Prof. Dr. Stefan Troebst (SFB 1199, Leibniz Institute for the History and Culture of Eastern Europe (GWZO) & Global and European Studies Institute, Leipzig University, Germany)
Stefan Troebst studied history and Slavic studies from 1975 on in Tübingen (then West Germany) and at the Free University of (then West) Berlin, Sofia (Bulgaria), Leningrad (today St. Petersburg, then Soviet Union, today Russian Federation), Skopje (then Yugoslavia, today Macedonia), Bloomington, Indiana (USA). In 1984, he obtained a PhD degree in Russian and East European history and Slavic studies at the Free University of Berlin where he also completed his habilitation in 1995. After terms as assistant and associate professor at the Free University of Berlin, in 1992 he left academia and became a German member in the Conference on Security and Co-operation in Europe (CSCE) missions of long duration to former Yugoslavia and the former Soviet Union. In 1996, he was nominated founding director of the Danish-German European Centre for Minority Issues, and in 1999 a full professor at Leipzig University. His research focuses on the history of the subregions of Europe’s eastern half (Southeastern Europe, East-Central Europe, Northeastern Europe and Muscovy/Russia/Soviet Union), on the modern history of Europe, on the history of international relations and international public law, as well as on politics of history and cultures of remembrance in contemporary Europe.

Dr. Uwe Müller (SFB 1199 & Leibniz Institute for the History and Culture of Eastern Europe (GWZO), Leipzig University, Germany)
Uwe Müller studied history at Leipzig University and gained a PhD in economic history at the Humboldt University of Berlin. His research interests include the economic history of East Central Europe in the nineteenth and twentieth centuries with a special focus on the integration of this region in the European and world economy and the development of transport infrastructures.

Prof. Dr. Frank Hadler (SFB 1199 & Leibniz Institute for the History and Culture of Eastern Europe (GWZO), Leipzig University, Germany)

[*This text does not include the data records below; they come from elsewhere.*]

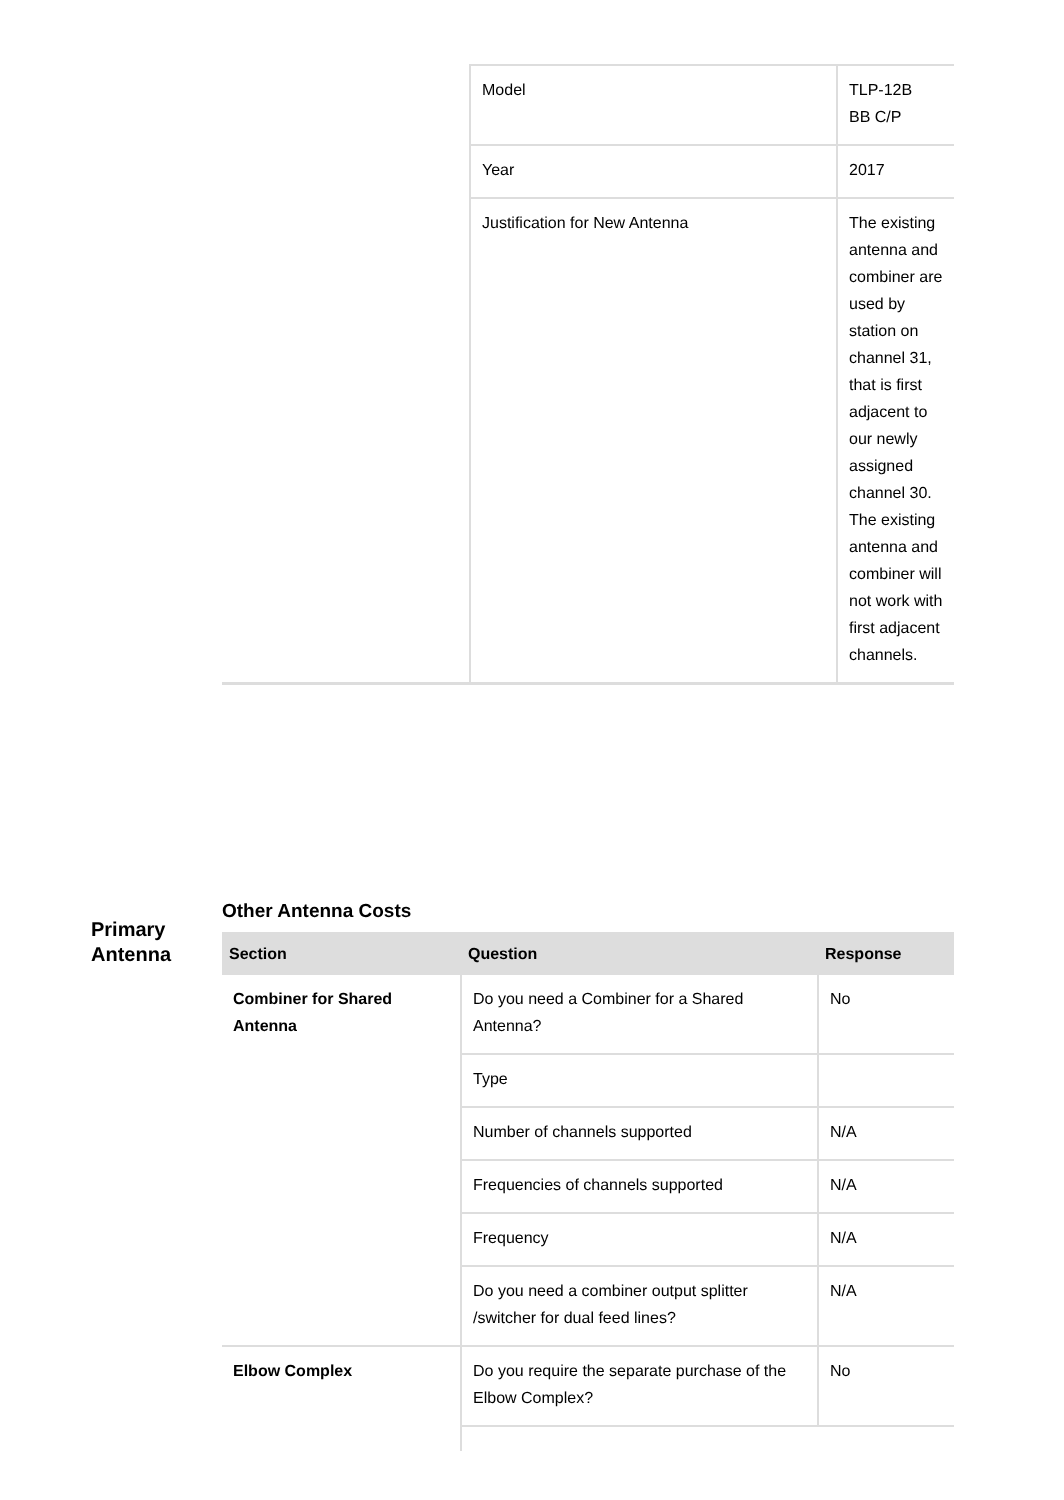| | Model | TLP-12B BB C/P |
| | Year | 2017 |
| | Justification for New Antenna | The existing antenna and combiner are used by station on channel 31, that is first adjacent to our newly assigned channel 30. The existing antenna and combiner will not work with first adjacent channels. |
Primary
Antenna
Other Antenna Costs
| Section | Question | Response |
| --- | --- | --- |
| Combiner for Shared Antenna | Do you need a Combiner for a Shared Antenna? | No |
| | Type | |
| | Number of channels supported | N/A |
| | Frequencies of channels supported | N/A |
| | Frequency | N/A |
| | Do you need a combiner output splitter /switcher for dual feed lines? | N/A |
| Elbow Complex | Do you require the separate purchase of the Elbow Complex? | No |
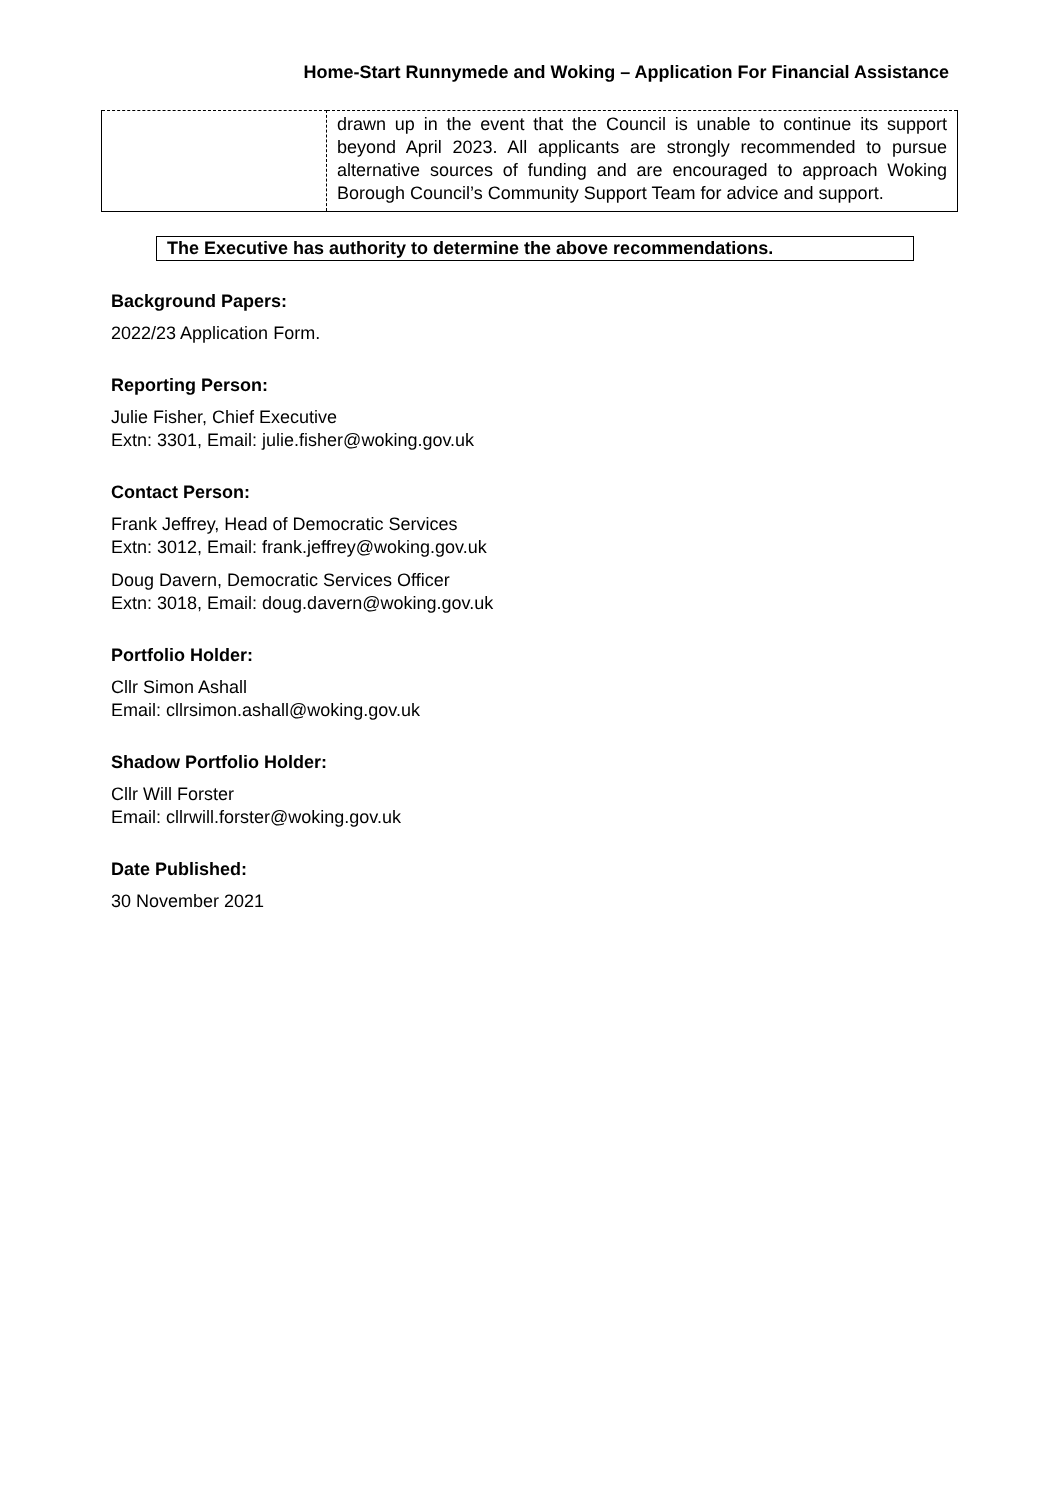Home-Start Runnymede and Woking – Application For Financial Assistance
| | drawn up in the event that the Council is unable to continue its support beyond April 2023. All applicants are strongly recommended to pursue alternative sources of funding and are encouraged to approach Woking Borough Council’s Community Support Team for advice and support. |
The Executive has authority to determine the above recommendations.
Background Papers:
2022/23 Application Form.
Reporting Person:
Julie Fisher, Chief Executive
Extn: 3301, Email: julie.fisher@woking.gov.uk
Contact Person:
Frank Jeffrey, Head of Democratic Services
Extn: 3012, Email: frank.jeffrey@woking.gov.uk
Doug Davern, Democratic Services Officer
Extn: 3018, Email: doug.davern@woking.gov.uk
Portfolio Holder:
Cllr Simon Ashall
Email: cllrsimon.ashall@woking.gov.uk
Shadow Portfolio Holder:
Cllr Will Forster
Email: cllrwill.forster@woking.gov.uk
Date Published:
30 November 2021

Frank Hadler is the project director in charge for the research on 19th- and 20th-century history at the Leibniz Institute for the History and Culture of Eastern Europe and honorary professor for cultural history of East Central Europe at Leipzig University (Germany). He received his PhDr from the University of Brno (Czech Republic) on “Počátky moravské historiografie do konce 19. Století” (Beginnings of Moravian Historiography up to the end of the 19th century) in 1984 and his Dr. Phil. at the Institute for General History at the Academy of Sciences in Berlin in 1989 on “Die Anfänge der tschechoslowakischen Außenpolitik 1914–1919”. He has held posts as a senior fellow in research institutes in Berlin and Leipzig and has received fellowships in Washington, DC (USA), Oxford (UK), and Paris (France), as well as has lectured at Humboldt University and the Free University of Berlin (Germany), Paris IV (France), and at Leipzig University (Germany). His main fields of research and publication are the history and culture of East Central Europe, the history of historiography, and transnational history in the 19th and 20th centuries.